Their work will examine an alternative strategy to tackle bacterial infections by targeting a mechanism in the bacteria which triggers changes in genetic coding and develops resistance.
“This is an attractive approach since it would restore the effectiveness of many antibiotics that have fallen out of use; these compounds of course have passed the regulatory hurdles and could immediately be re-employed,” said Dr Khan.
There is also more work to be done to identify new compounds that, unlike teixobactin, target Gram-negative bacteria which causes bugs such as salmonella, E. coli and cholera.

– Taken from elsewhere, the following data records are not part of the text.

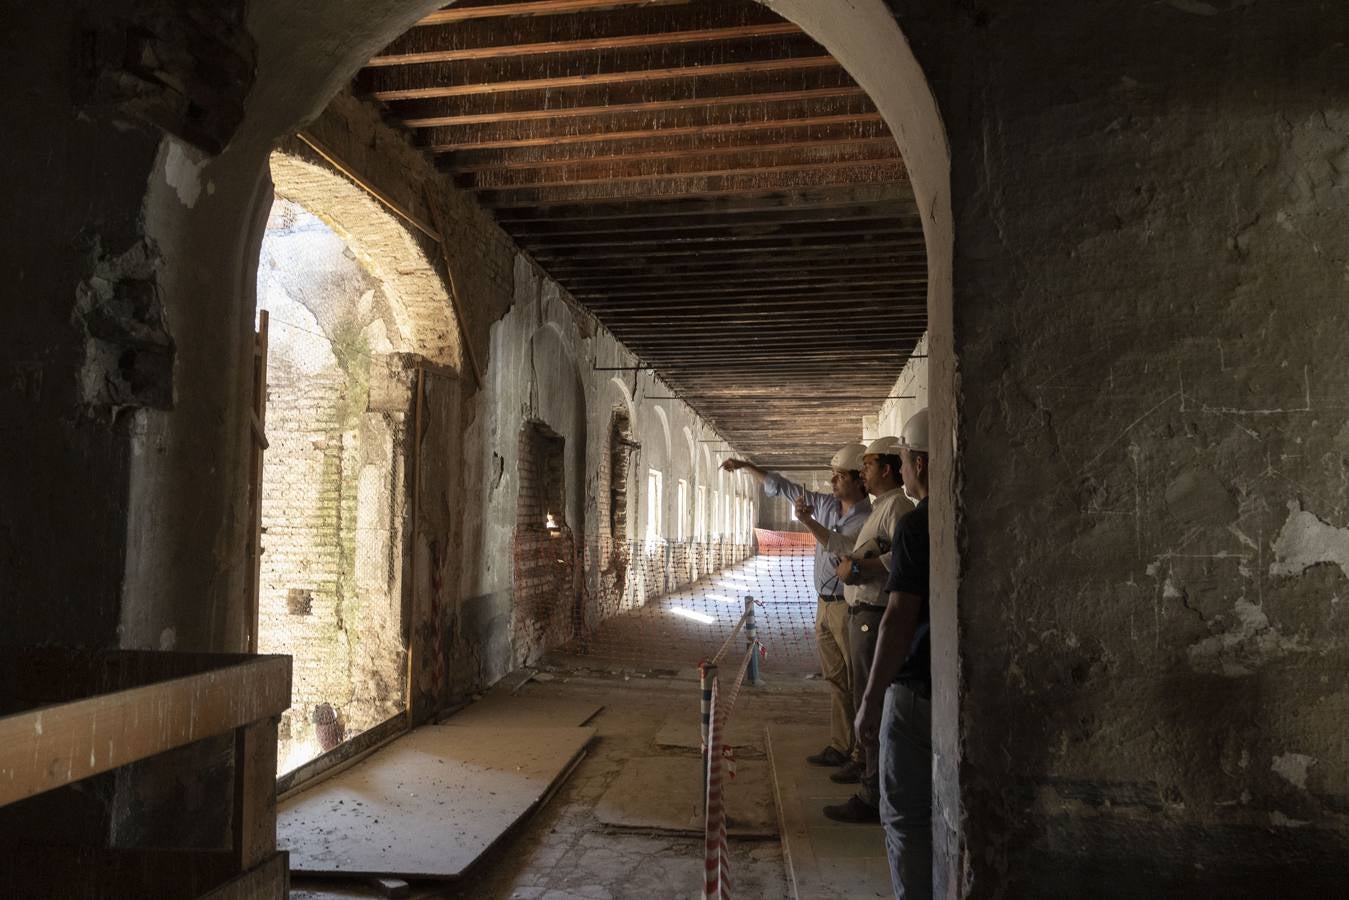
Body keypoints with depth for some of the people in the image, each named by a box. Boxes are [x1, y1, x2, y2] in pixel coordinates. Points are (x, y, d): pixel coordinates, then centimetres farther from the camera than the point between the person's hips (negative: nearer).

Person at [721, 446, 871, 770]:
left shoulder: (868, 520, -14)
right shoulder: (825, 504, 7)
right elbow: (782, 486, 16)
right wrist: (745, 465, 17)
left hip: (848, 607, -7)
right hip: (824, 605, 7)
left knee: (858, 685, -1)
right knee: (836, 682, 13)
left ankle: (862, 756, 6)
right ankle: (840, 747, 21)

Hosam Zowawi, a clinical microbiologist based at the University of Queensland, Australia, and originally from Saudi Arabia, said soil was a “gold mine” of possible antibiotics, but that scientists still needed to explore other arenas, particularly to find antibiotics to work against Gram-negative bacterias.
“Gram-negative bacteria are mostly the bugs that cause hospital-acquired infections or community-acquired urinary tract infections. They are very, very prevalent, particularly in the Gulf. They can’t be killed with this new antibiotic. Having it available is great, but we need something to target Gram-negative.”
In May last year, scientists from The Rockefeller University in New York launched the Drugs From Dirt website to help find compounds in soil that could be turned into antibiotics.
The website says DNA from the soil can be sequenced to identify “genes of interest” that could “guide the discovery of new antibiotic compounds”. It calls on the public to collect samples from all 50 American states, and then from around the world.
“Take a sandwich bag, a spoon or a trowel, and dump a couple of spoonfuls in the bag and ship it to us,” said Dr Sean Brady, head of the Laboratory of Genetically Encoded Small Molecules at the university.
The WHO is preparing to present its global action plan to combat antimicrobial resistance, at the 68th World Health Assembly in Geneva, in May. It sets out five objectives: to improve awareness; to improve surveillance and research; to reduce infections; to optimise the use of antimicrobial agents; and to develop sustainable investment.